# Tenryu GM-25540-2 Gold Medal 10" 40T General Purpose Saw Blade (Full kerf)



## cmaxnavy

I am also using the Tenryu blade that I found in an off-the-road hardwood shop 3 years ago. I haven't sharpened it yet! It's hands down the best blade I have, even amongst the brand name blades. My only complaint is that the hardwood shop no longer carries them!


----------



## maljr1980

probably one of the best blades on the market. it will eat up a cmt or forrest blade any day of the week


----------



## rum

Also super happy with tenryu blades. I relatively recently got a 10" combo, a 10" crosscut and a 12" rip blade from Tenryu and have been really happy with both the cut quality and the noise level on all three.


----------



## jrmerritt

Can they be sharpened ? and did you get the thin kerf blade?


----------



## Gene01

My Skil worm drive, table saw and CSMS all sport Tenryu blades.
Bought the first one on the advice of the guy who sharpens mine. 
They are fantastic blades.


----------



## Allanwoodworks

Bill,

I got the full kerf only.


----------



## Rickfisher

I have the exact same blade on my TS and its by far the finest blade I own. Prior to its use I had a Forrest WWII installed.. I got the Tenryu when the Forrest was off being sharpened..

The Tenryu was supposed to be the back up blade but the opposite has happened. The forrest is in the drawer.

Tenryu also makes a 24 tooth heavy blade which is equally as impressive.


----------



## knotscott

Nice write up. I've had two of the former 0.111" mid-kerf Gold Medal blades and thought they great….holds its own against the WWII, TS2000, DeWalt DW7657, etc., but if I'm being honest, I don't think it was superior to other top shelf 40T blades. The Infinity Super General leaves noticeably cleaner cuts than any other 40T blade I've used to date….I can identify wood that's cut by the Super General by glancing at the polished edge it leaves. It's much harder to differentiate the cut quality from the others that I mentioned.

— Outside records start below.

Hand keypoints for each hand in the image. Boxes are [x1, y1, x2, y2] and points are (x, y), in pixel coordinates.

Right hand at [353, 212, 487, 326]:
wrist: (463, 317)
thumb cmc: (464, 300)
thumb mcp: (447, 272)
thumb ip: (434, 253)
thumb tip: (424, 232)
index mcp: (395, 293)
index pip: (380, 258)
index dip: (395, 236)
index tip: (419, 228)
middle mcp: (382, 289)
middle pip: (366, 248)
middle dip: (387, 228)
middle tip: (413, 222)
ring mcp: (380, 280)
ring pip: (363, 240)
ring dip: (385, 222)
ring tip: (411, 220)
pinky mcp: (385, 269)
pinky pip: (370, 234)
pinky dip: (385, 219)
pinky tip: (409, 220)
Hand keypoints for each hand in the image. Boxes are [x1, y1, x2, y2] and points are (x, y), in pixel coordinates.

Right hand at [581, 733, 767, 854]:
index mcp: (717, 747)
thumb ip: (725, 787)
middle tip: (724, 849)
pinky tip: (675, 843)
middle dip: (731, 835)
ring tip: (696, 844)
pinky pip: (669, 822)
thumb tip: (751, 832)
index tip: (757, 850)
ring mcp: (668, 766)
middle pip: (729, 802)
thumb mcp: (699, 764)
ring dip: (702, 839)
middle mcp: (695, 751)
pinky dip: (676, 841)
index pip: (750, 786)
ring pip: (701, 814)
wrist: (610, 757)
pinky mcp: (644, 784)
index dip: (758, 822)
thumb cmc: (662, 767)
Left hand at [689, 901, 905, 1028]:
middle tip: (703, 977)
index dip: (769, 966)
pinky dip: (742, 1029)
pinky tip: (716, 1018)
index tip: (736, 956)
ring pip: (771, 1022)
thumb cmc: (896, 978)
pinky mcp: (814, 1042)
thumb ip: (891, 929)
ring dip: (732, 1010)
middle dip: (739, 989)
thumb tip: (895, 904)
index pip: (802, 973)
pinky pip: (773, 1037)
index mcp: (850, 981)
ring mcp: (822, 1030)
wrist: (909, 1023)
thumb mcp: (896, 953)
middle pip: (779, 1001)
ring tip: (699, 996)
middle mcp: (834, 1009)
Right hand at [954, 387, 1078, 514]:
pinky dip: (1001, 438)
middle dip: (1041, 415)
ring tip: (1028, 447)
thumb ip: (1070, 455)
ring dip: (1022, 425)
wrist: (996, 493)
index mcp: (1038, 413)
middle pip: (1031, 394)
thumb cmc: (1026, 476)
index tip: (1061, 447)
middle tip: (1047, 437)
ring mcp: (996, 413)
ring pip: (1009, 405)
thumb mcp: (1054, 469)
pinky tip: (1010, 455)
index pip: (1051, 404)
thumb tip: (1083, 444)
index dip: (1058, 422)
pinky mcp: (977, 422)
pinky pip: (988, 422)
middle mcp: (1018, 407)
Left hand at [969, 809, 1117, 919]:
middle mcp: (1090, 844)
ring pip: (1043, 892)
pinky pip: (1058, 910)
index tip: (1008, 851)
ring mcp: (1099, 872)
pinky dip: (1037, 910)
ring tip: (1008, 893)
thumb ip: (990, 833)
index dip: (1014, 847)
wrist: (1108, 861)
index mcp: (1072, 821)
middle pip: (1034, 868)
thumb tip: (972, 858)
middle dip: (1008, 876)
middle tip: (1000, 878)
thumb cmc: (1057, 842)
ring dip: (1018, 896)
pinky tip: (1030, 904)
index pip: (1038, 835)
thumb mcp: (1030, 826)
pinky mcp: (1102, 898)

Am I the only one who thinks the Irwin Marathon blades are mediocre at best? Irwin cancelled their "Woodworker" series of blades that were excellent….made by Leitz in Germany. At comparable price points I think there are better performers…namely Freud Diablo, the former Freud Avanti series, DeWalt Precision Trim, CMT ITK Plus, Onsrud (owned and made by Leitz….Ebay has some great closeout deals on these).


----------



## mbs

I too have the gold series blade and I love it. I haven't hears of the Super General before. This blade will last me for a long time.


----------